Grima would have made an oath as liege man to Theoden which he broke out of, presumably (because Tolkien never states it explicitly, only implies through Gandalf), fear and ambition and desire.
Eowyn made an oath to her uncle that she would defend Edoras while the men were at Helm’s Deep and subsequently when they went to Gondor to aid Denethor et al. She left Edoras and took up with the riders of her own accord because of fear and ambition and desire.
Grima feared Sauron and death and pain and so on.
Eowyn feared dying in her home after all the men themselves were dead. A death she deems pointless and without honour.
A fear is a fear.
Grima was ambitious and desired things - he was after control and power and wealth and (according to eomer at least) Eowyn.
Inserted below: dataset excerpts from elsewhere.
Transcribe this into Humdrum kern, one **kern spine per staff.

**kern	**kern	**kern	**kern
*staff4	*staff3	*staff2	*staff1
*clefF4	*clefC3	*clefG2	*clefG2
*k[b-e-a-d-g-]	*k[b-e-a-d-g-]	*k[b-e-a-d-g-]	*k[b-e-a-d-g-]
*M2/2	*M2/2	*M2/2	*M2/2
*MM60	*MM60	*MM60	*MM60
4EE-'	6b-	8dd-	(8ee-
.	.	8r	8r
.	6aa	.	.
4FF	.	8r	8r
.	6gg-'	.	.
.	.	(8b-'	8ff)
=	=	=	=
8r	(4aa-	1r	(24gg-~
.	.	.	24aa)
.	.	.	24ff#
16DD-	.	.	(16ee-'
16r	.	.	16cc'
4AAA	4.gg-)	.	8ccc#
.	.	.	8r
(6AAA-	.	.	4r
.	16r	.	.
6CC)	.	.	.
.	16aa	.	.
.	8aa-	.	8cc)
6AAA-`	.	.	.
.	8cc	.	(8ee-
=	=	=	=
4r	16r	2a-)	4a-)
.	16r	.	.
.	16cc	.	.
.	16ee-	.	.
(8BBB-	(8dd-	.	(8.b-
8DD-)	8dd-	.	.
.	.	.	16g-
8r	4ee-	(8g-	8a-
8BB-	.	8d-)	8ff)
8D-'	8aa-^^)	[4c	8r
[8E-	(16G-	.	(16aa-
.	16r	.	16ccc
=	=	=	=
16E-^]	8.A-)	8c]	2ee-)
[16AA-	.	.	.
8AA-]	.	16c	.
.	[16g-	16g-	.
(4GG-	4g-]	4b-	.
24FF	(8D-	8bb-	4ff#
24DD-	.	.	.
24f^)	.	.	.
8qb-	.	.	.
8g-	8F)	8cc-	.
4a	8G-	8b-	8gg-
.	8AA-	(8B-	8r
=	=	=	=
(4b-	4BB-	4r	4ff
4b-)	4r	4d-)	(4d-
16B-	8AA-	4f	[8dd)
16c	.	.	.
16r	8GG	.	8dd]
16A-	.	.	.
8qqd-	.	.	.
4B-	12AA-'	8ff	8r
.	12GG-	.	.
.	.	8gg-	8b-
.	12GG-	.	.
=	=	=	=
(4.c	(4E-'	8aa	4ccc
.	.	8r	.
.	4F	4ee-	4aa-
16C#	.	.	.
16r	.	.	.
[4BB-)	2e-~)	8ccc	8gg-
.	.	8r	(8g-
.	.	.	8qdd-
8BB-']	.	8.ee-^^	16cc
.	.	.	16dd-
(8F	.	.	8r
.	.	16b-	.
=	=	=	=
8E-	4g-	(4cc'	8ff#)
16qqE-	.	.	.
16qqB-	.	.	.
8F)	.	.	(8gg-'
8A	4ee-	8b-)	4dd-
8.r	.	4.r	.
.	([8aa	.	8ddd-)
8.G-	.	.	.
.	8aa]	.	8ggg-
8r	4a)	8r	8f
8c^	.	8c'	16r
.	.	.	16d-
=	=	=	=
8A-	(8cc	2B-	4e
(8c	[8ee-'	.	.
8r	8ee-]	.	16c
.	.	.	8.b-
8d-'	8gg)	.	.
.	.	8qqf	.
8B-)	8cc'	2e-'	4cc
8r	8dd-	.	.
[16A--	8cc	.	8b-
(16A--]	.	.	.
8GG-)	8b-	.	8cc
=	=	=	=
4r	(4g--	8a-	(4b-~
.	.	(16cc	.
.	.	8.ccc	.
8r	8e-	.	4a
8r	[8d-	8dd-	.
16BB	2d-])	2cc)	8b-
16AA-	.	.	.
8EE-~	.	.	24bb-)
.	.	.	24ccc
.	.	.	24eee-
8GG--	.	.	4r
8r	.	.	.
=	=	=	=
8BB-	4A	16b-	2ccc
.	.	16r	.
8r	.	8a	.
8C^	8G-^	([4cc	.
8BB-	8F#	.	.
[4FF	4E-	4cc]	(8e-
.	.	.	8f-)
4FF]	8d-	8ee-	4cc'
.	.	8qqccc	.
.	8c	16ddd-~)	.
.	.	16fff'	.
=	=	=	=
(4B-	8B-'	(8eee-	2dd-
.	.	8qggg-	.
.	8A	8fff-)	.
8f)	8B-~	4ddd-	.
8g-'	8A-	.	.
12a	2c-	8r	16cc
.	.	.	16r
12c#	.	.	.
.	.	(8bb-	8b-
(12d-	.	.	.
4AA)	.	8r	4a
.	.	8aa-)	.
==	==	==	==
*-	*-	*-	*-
Eowyn was ambitious and desired things - honour in battle and to have experiences denied to her and to serve her people in the way she wants to rather than the way she is told to serve them (because she’s still serving them by holding Edoras! That’s a very important role in medieval warfare!) and to take control of her life.
A desire is a desire.
They are fantastic mirrors of one another and I think you get a much flatter and more bland read when you refuse to engage with what Tolkien gave us. And he did these things deliberately. Grima is a prism reflecting a warped version of Gandalf, Eowyn, and Saruman within himself. How fascinating is that!
You don’t have to like him, and you don’t have to like that Tolkien made these literary choices, but you not liking it doesn’t stop it from existing in the text
(And this isn’t getting into the fact that Eowyn has faults and is allowed to make choices that within her society would be seen as the wrong choices! Leaving Edoras, the capital, while there are people invading from the east—something Theoden et al knew was a thing!—is in fact the wrong choice. It is, in fact, the selfish choice. Within the culture of her people and the reality of warfare it is the bad choice! She is allowed to make it! And her reasons can be complex! Some good and some more flawed! It makes her way more interesting than if she had no flaws!)